Objectives »
- 1) Answer these from the band interview:
(a) What instrument does Cole Mergler play?
(b) Which Led Zeppelin drummer does Samantha Collings call her all-time favorite?
(c) Which two songs had melodies that Harrison De Wolfe wrote at a piano?
- 2) Carry the band interview forward from its last line with more answers from the band members.
## start Page excerpt
Interviewer: Who are your current musical inspirations, and who were your influences while writing the EP?

Harrison De Wolfe (lead singer, piano): While I was writing the music for ‘The City’ I was listening to a lot of Death Cab for Cutie, as well as Frank Ocean, Walk The Moon and Said The Whale. I wouldn’t say they were direct influences, but they sort of sculpted some of the melodies that I did. Oh, and also the Wombats. I was listening to a lot of Wombats at the time.

Sam Whetzel (guitar): I come from a mainly blues and rock background as far as listening to music at home. But once I started playing music, I started listening to guys like Jimmy Page and Jimi Hendrix and immediately fell in love. I listen to and enjoy everything now, but rock and blues are where my roots are.

Cole Mergler (bass): The Grateful Dead for sure. And the Smiths. Also Frank Ocean. And of course Rush, because they are the greatest band to have ever existed.

Dane Viar (guitar): My influences are The Killers, Death Cab for Cutie, Phil Collins, and Michael Jackson.

Samantha Collings (drums): My music taste varies a lot and is really constantly changing, but as of right now, I’d have to say my biggest influences and overall favorite artists are Vulfpeck, Tame Impala, The Avett Brothers and Bon Iver. But as far as strictly drumming inspiration goes, my all time favorite drummer is John Bonham (of Led Zeppelin), as well as George Daniel (of The 1975).

What was the process of writing and recording songs like for you guys?

Harrison De Wolfe: Well when I wrote the melodies to “Bodies” and “Turning Test,” they were written at a piano. But the melodies for “The Painter,” “Her,” and “Mr. Mister,” I would say those three were all written off the top of my head, just kind of singing along to what Dane was playing. We would just practice and run through chords and such, and I would mumble into the microphone over and over again, trying to develop a melody before we had any sort of lyrics written. I found that the songs I ended up being most proud of, the catchy ones that just felt right, ended up being the ones that I really sat down and worked at a lot to perfect. I still feel like “Turning Test” and “Bodies” have more interesting and appealing melodies. But that’s just my melodies/lyrical process. It’s definitely different from, say, Dane writing a guitar part, or a bass or drum part, or all of us working on something together. Usually things just come together in pieces.

Sam Whetzel: It was definitely a cool experience. This was my first time diving into recording and that whole process, so it was new to me. It was stressful, but a majority of the time it was just fun. It was just a really cool experience overall, and I had a great time writing and recording with everyone.
## end Page excerpt
## start Data
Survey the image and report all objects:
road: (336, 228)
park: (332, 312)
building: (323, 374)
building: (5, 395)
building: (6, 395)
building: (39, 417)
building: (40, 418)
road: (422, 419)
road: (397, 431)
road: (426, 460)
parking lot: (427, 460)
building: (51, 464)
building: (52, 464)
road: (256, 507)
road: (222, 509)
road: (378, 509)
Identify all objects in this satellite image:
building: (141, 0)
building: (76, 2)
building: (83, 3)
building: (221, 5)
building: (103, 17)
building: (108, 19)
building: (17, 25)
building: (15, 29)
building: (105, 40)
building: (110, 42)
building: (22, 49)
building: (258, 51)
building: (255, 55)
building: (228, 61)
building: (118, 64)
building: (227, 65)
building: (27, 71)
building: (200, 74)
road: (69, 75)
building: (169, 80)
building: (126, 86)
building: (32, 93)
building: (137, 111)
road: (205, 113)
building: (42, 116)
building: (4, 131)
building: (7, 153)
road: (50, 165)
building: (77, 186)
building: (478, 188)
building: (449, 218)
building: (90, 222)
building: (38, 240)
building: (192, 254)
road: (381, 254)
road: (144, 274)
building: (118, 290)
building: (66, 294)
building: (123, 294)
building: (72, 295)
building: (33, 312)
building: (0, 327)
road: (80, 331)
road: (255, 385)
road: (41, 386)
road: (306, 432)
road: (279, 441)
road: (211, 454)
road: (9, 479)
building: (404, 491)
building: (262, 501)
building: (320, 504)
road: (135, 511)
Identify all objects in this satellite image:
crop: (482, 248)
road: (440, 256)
## end Data
## start Data
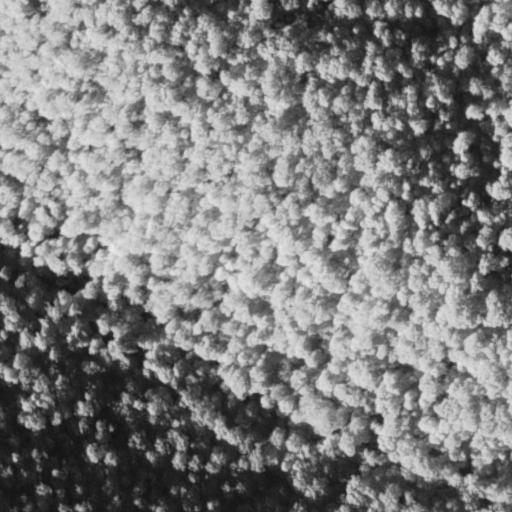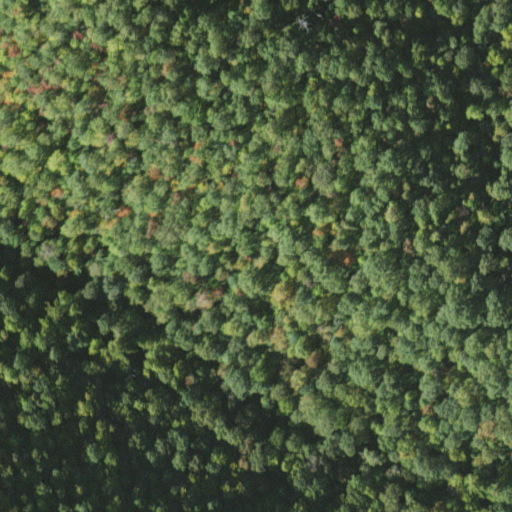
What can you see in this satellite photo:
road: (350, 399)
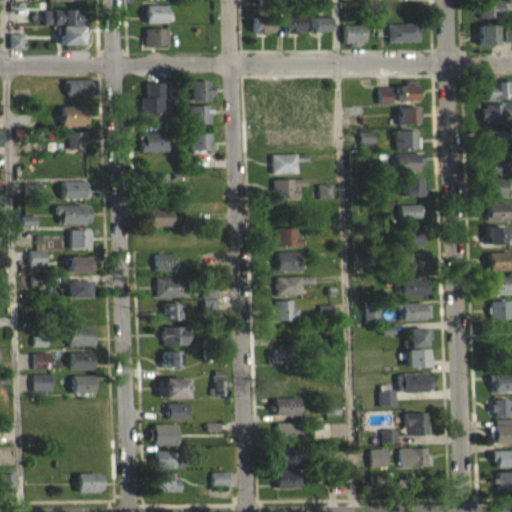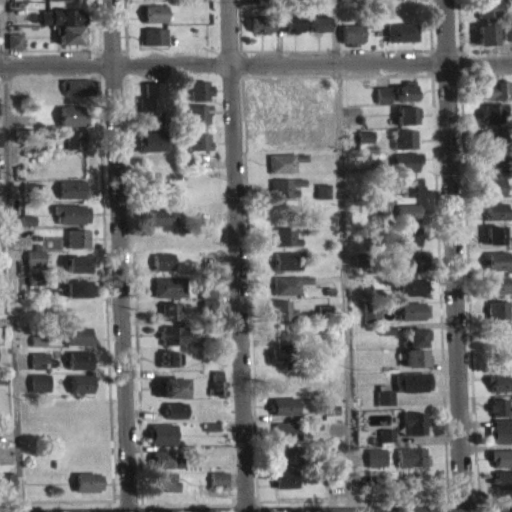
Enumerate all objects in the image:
## end Data
## start Data
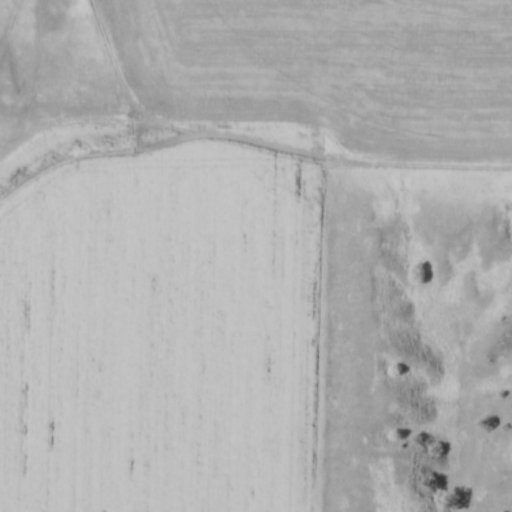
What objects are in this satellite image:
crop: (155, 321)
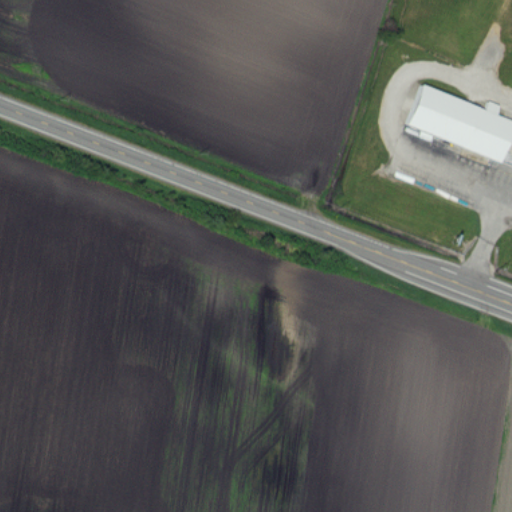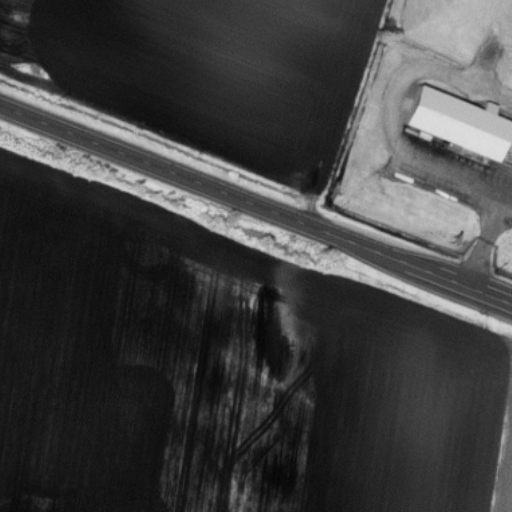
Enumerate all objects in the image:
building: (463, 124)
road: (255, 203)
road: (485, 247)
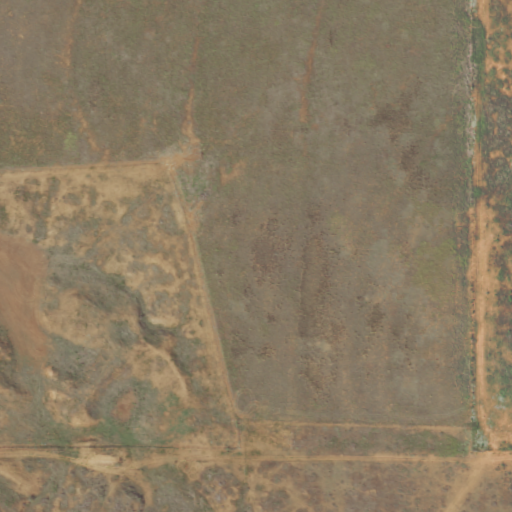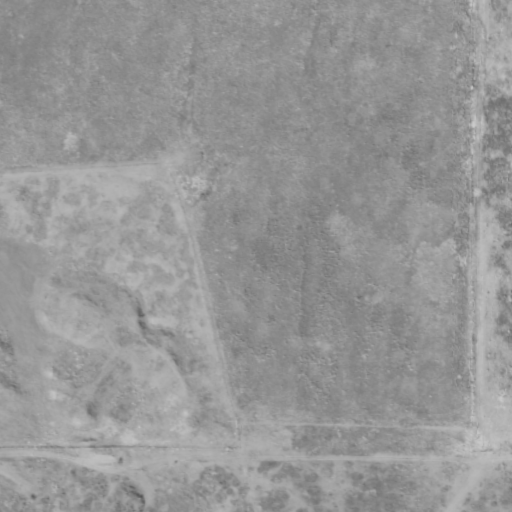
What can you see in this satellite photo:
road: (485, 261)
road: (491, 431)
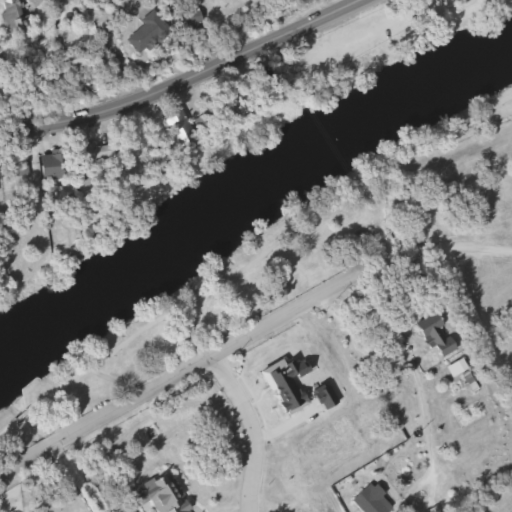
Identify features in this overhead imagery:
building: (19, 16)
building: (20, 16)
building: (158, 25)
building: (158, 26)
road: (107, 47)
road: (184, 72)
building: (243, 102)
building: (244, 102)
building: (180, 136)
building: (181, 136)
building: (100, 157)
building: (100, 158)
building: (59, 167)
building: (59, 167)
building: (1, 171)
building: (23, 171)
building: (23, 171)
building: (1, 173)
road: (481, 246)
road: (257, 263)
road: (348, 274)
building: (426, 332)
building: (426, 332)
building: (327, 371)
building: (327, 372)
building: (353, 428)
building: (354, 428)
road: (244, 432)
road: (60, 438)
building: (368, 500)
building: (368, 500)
## end Data
Answers to the problems »
- 1)
(a) Bass
(b) John Bonham
(c) "Bodies" and "Turning Test"

- 2)
Dane Viar: It was definitely more work than I expected. We initially planned on recording for only a month, but it ended up taking over a year. Also, we started with only four songs and ended up with five songs and an instrumental interlude.
What is it like being in a band with your best friends?

Harrison De Wolfe: It’s great. We are all really, really comfortable with each other, which obviously has it’s pros, but also some hidden cons. I think the biggest con is the fact that sometimes we are so comfortable that we get lazy, but it’s rare that that happens. We sometimes tend to be more casual than professional, but I wouldn’t say that’s a bad thing. Overall it’s incredible. I wouldn’t want to play with anyone else, even with some of the setbacks.

Sam Whetzel: I think the best part is being able to communicate so freely with each other; you know, because we are all so comfortable with each other. I think that allows us to speak more freely and be more creative than some other bands I’d imagine. I don’t know, I think it’s really important for your band to be your friends first. And we’re each other’s best friends, so it works out well.

Dane Viar: It’s amazing. We already have really good chemistry, so it’s easy for us to groove along with each other. It’s also just a fun activity we can all do together. The only down side is at times we can get a little frustrated with each other.

Cole Mergler: I think the best part about being in a band with my best friends is just being in a band with my best friends…. I don’t really know how to answer other than that.

So if you’re looking for some good music, go check out CHRLMGNE’s EP “The City”, available on Spotify, Itunes, and Apple Music; and keep an eye out for upcoming shows, such as the one at Jammin Java in Vienna Virginia, with Boston based band Harry J. Smith and the Bling on December 22.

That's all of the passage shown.